When religion came up in the interviews, it was more about the training caregivers went through and how they sometimes believed the foster care agency might have a religious agenda that did not match the caregivers’ beliefs, Francis says.
“When it didn’t align, it was the point of an opportunity to make sure training is neutral and respectful of everyone’s beliefs and how to have conversations about contraception,” Francis adds.
Some foster agencies were religious-based, but they needed to be considerate of the reproductive health needs of youth.
“When I read these statements, it made me feel the next study or next step would be to evaluate caregiver training both from the agency’s perspective and also from the caregiver’s perspective to see how they can align and to make sure youth get what they need from the agency, caregiver, and medical provider,” Francis says.
Reproductive health providers also should keep in mind that not all foster caregivers desire the same level of involvement in the youth’s contraceptive decision-making.
Some caregivers desired heavy involvement in deciding contraception for the youth in their care.
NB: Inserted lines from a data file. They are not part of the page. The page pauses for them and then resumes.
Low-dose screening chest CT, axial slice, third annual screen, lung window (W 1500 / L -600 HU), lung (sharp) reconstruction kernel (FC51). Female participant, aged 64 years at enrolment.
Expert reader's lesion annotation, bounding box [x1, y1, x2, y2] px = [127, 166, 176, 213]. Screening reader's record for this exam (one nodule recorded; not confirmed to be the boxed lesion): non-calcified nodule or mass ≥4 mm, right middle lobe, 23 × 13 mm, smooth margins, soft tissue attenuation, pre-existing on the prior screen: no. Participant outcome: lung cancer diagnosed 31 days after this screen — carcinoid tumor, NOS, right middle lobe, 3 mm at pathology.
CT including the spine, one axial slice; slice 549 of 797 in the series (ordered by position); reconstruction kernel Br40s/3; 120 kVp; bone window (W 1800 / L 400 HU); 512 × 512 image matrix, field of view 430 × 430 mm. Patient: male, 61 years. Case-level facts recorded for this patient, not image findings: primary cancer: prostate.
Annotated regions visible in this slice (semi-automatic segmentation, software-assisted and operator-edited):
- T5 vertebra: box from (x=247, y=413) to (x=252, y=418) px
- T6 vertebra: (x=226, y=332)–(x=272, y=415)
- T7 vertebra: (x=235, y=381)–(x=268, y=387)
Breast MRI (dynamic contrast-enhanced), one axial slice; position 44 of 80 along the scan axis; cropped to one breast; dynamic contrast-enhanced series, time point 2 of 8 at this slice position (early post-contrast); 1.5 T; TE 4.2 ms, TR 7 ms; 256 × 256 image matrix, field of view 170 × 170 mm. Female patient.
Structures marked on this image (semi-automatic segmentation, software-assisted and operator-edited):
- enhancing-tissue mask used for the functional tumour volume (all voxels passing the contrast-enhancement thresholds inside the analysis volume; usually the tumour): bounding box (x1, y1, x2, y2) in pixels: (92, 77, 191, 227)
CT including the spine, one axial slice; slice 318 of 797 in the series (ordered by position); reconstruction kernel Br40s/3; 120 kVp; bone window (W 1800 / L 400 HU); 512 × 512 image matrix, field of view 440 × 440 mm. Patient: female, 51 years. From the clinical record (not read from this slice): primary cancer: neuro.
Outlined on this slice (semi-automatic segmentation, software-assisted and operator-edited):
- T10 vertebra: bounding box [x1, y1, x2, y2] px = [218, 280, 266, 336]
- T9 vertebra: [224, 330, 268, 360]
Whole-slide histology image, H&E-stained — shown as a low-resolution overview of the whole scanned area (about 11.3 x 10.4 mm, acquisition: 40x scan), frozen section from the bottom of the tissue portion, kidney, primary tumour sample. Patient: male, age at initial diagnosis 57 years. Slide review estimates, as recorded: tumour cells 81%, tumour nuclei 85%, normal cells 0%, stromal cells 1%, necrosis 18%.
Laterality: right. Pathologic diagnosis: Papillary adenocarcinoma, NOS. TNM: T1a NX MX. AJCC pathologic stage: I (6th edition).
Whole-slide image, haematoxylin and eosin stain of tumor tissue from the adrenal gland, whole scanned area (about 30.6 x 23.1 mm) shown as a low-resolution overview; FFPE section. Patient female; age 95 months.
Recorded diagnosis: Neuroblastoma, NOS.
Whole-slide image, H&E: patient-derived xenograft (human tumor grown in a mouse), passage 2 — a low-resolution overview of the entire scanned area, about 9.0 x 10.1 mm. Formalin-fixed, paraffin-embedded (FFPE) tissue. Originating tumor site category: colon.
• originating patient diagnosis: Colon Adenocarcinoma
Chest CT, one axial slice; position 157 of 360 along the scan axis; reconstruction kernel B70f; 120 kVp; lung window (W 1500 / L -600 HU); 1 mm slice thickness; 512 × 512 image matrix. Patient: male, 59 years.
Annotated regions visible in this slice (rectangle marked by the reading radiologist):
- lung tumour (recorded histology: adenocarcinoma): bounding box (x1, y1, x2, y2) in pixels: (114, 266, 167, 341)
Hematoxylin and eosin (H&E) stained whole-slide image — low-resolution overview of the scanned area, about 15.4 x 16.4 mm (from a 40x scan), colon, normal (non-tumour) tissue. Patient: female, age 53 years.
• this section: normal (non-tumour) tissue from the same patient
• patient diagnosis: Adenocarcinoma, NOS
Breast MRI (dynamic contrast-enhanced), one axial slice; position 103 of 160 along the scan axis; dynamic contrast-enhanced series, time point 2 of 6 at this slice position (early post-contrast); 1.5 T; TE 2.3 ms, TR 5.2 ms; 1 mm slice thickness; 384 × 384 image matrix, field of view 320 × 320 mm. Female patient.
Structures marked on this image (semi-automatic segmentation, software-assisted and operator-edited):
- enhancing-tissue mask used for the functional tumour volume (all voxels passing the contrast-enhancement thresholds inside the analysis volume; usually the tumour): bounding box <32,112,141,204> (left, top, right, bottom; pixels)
Others were more focused on adolescent autonomy and wanted the team to make all the decisions, Francis says.
“As a provider, you want to validate everyone in the room to make sure all voices are heard and respected,” Francis explains. “The person using birth control — it’s their body, and we always say there is adolescent autonomy.”
If the youth declines contraception, providers can help caregivers understand their point of view and serve as a mediator between the caregiver and foster youth.
“Help them understand both the pros and cons of the situation,” Francis says. “With this study, when you have caregivers with an extreme reaction, you help the patient understand that. Caregivers play such a key role in helping them make decisions.”
But caregivers also must balance their pre-existing beliefs, including the youth’s perceived maturity level, with the youth’s autonomy in making decisions. Providers should watch for the potential of caregiver coercion to start contraception for youth in care, Edmondson, Francis, and colleagues noted.2
The findings were reassuring because it showed how loving the caregivers were and how they wanted to be supportive, involved, and connect with the youth in their care, Francis says.
“As a clinician, I recognized that each team [of youth and caregiver] may be different. Some were supportive and others were not, and you need to be able to handle those conversations,” Francis adds.
REFERENCES
- Brooks K. Teen pregnancy and foster care. National Center for Health Research. July 21, 2023.
- Edmondson S, Conrado AB, Loria H, et al. Caregivers of youth in foster care in Texas and their role in contraception decision-making for adolescents in care. Contraception 2023; Jun;122:109993. doi: 10.1016/j.contraception.2023.109993. Epub 2023 Feb 24.
Foster youth are vulnerable and at high risk of pregnancy. Reproductive health providers need to work with the youth and their caregivers to build a trusting relationship when discussing contraception.